Im Universum der Phrasen

Der "Werbekongreß '99" beschäftigte sich mit "Werbung in der Krise": Pannen als Chance für Kreative

Lange Zeit war unklar, ob das Universum sich nach dem Urknall einfach immer weiter ausdehnt, oder ob es sich irgendwann qua Gravitation wieder zusammenzieht und in einem großen Kollaps endet. Schon Einstein hatte die Idee, daß sich diese Frage anhand einer "kosmologischen Konstante" entscheiden lasse, die er jedoch alsbald wieder als pure Eselei verwarf.

Voreilig, wie sich herausstellen sollte. Im letzten Jahr haben zwei Wissenschaftlerteams unabhängig voneinander den Wert dieser Konstante ermittelt und meinen, damit auch die Frage nach der Zukunft des Kosmos schlüssig beantworten zu können.
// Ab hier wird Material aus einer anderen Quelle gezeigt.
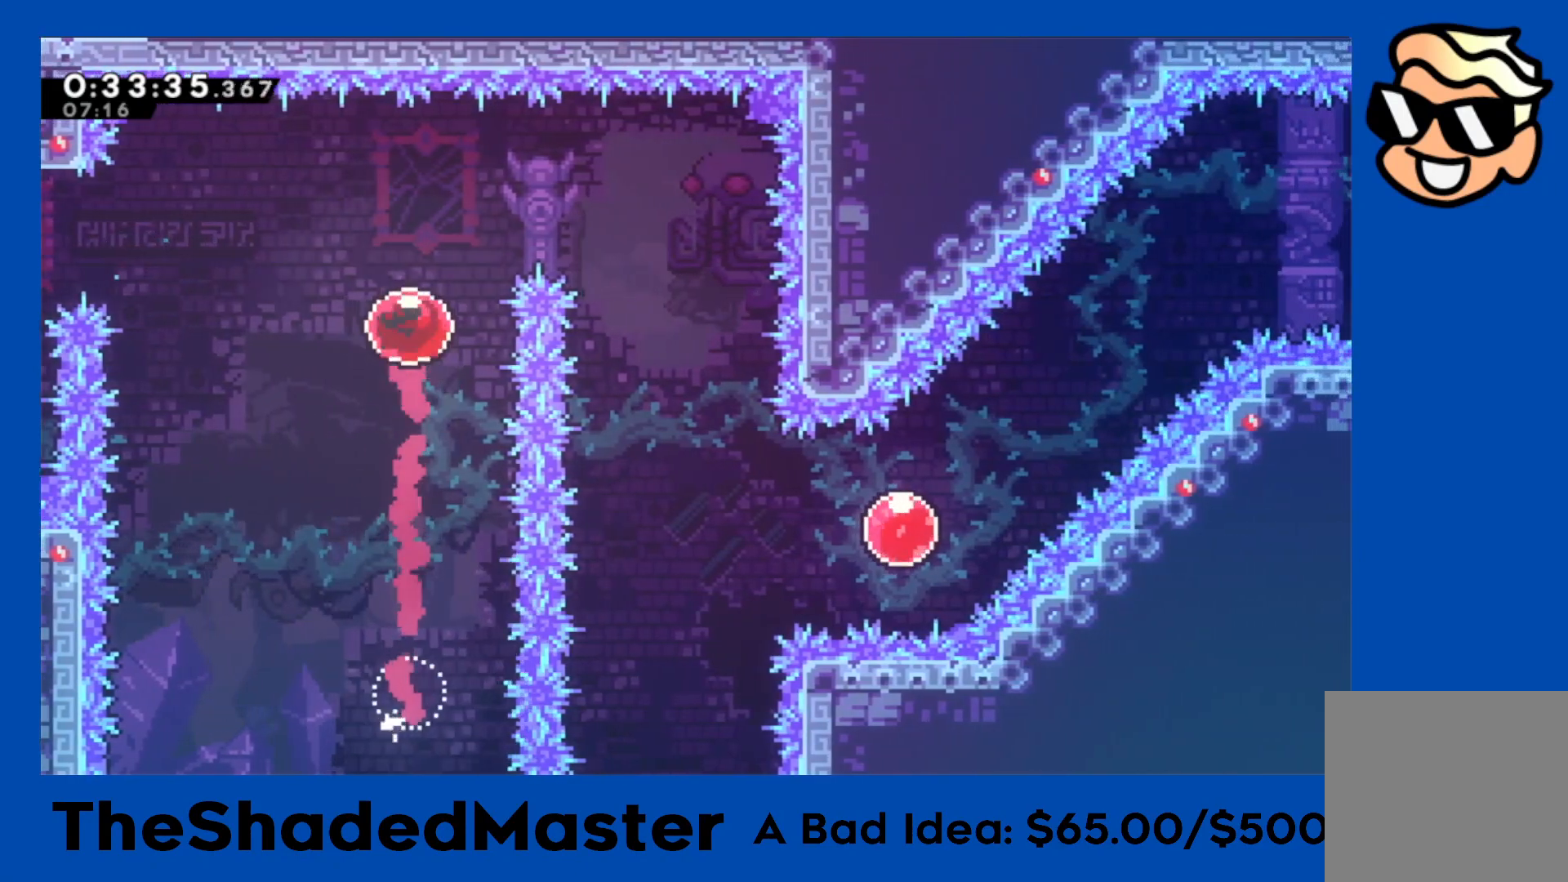
{"buttons": ["R1"], "left_stick": "center", "right_stick": "center", "events": [[117, "DPAD_RIGHT", "down"], [117, "SQUARE", "down"], [400, "DPAD_RIGHT", "up"], [400, "SQUARE", "up"]]}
Demnach dehnt sich das Universum sehr wohl immer weiter aus, sogar mit wachsender Geschwindigkeit, und macht keinerlei Anstalten, irgendwann in einem großen Crash zu vergehen. Daraus Rückschlüsse auf die Zukunft des Kapitalismus zu ziehen, ist vielleicht etwas gewagt, obwohl gewisse Parallelen unverkennbar sind.

Die kosmologische Konstante des Kapitalismus ist seit Marx der tendenzielle Fall der Profitrate. Wie sich jene hinterrücks bewahrheitete, erwies sich diese bis heute als Hirngespinst. Vor diesem Hintergrund erscheint auch jenes Krisenszenario, das den baldigen Kollaps des Kapitalismus mit der anschließenden Option auf etwas ganz anderes in Aussicht stellt, als reichlich unwahrscheinlich. Diejenigen, die immer noch glauben, der Kapitalismus sei so etwas wie der Todesplanet bei Star Wars, und es komme nur darauf an, den Luftschacht zu treffen, haben ein offensichtliches Problem in der Argumentation. Machen wir uns nichts vor: Der Kapitalismus wird sobald nicht zusammenbrechen - und wenn doch, wird er durch einen neueren, noch besseren ersetzt werden.

Auch der Begriff der Krise hat dadurch einiges an Charme eingebüßt, den er ehedem für die Linke besaß. Krise im Jargon der Wirtschaft meint heute oft nur mehr die Krise einzelner Unternehmen und hier Einbrüche auf seiten der immateriellen Vermögenswerte, vulgo: Imageschäden. Die neuralgische Stelle der Konzerne ist im symbolischen Kapitalismus noch vor der intakten Bilanz die intakte Aura. In gleichem Maße, wie sich die öffentliche Kritik an der Wirtschaft von der Lohnquote auf den Verbraucherschutz verlagert, wie der kritische Verbraucher den Proletarier abgelöst hat, häufen sich diese spektakulären und ebenso schnell wieder vergessenen Imagekrisen, die gern die Form hysterischer Exempel annehmen.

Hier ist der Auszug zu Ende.